### Exercise aim
Copy the data from its first line through the line containing "title Frequenzgang in", including both, and keep every character as it is.

[Bounding box entries]
[START]

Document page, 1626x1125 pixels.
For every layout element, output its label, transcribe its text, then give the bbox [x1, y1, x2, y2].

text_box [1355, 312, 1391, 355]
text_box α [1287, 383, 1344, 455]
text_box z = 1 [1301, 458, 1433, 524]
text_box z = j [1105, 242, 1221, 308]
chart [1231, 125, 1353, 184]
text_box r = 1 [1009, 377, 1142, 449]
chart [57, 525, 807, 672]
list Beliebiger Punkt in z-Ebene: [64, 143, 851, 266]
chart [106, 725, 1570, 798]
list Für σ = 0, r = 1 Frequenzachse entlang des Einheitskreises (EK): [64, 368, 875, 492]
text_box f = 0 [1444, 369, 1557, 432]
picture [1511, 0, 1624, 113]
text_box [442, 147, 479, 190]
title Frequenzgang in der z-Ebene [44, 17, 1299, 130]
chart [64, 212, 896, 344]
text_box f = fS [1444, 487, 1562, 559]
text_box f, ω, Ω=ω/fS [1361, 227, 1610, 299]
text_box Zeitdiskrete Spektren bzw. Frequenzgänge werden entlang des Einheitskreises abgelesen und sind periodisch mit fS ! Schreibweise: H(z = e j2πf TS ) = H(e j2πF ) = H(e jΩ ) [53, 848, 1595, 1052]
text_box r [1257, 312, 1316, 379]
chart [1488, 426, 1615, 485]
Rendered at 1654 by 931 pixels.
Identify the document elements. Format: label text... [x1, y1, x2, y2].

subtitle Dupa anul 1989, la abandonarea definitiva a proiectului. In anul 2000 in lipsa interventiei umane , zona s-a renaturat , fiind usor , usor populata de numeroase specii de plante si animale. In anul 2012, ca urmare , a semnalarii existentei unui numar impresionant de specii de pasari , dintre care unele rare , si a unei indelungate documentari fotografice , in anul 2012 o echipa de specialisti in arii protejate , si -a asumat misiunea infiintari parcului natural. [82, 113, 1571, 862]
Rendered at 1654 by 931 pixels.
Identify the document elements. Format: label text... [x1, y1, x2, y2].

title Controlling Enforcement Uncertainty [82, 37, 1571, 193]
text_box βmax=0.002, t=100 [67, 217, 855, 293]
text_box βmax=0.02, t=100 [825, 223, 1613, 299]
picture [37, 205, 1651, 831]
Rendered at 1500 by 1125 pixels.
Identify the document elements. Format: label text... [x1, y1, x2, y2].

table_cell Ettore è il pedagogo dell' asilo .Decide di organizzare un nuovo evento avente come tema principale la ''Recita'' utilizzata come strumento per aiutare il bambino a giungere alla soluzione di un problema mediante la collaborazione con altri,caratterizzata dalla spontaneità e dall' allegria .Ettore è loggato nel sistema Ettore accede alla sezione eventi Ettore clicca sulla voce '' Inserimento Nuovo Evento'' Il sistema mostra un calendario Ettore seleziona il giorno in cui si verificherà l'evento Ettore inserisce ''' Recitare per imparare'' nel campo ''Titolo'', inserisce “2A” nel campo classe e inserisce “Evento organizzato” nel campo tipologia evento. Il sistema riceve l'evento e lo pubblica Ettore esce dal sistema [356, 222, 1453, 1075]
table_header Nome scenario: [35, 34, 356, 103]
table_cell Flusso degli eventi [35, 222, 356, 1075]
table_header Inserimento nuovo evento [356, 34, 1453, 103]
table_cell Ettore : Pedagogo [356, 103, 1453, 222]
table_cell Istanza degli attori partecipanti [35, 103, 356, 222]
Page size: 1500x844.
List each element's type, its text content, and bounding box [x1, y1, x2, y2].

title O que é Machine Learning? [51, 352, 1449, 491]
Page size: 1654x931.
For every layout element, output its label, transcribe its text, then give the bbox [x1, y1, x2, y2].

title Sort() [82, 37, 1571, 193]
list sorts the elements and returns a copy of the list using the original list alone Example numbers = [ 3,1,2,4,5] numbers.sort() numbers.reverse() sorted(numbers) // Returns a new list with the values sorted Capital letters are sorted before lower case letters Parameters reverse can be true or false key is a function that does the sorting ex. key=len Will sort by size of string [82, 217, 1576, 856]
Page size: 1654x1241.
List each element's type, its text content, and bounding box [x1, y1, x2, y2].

[END]

### Written solution
Document page, 1626x1125 pixels.
For every layout element, output its label, transcribe its text, then give the bbox [x1, y1, x2, y2].

text_box [1355, 312, 1391, 355]
text_box α [1287, 383, 1344, 455]
text_box z = 1 [1301, 458, 1433, 524]
text_box z = j [1105, 242, 1221, 308]
chart [1231, 125, 1353, 184]
text_box r = 1 [1009, 377, 1142, 449]
chart [57, 525, 807, 672]
list Beliebiger Punkt in z-Ebene: [64, 143, 851, 266]
chart [106, 725, 1570, 798]
list Für σ = 0, r = 1 Frequenzachse entlang des Einheitskreises (EK): [64, 368, 875, 492]
text_box f = 0 [1444, 369, 1557, 432]
picture [1511, 0, 1624, 113]
text_box [442, 147, 479, 190]
title Frequenzgang in der z-Ebene [44, 17, 1299, 130]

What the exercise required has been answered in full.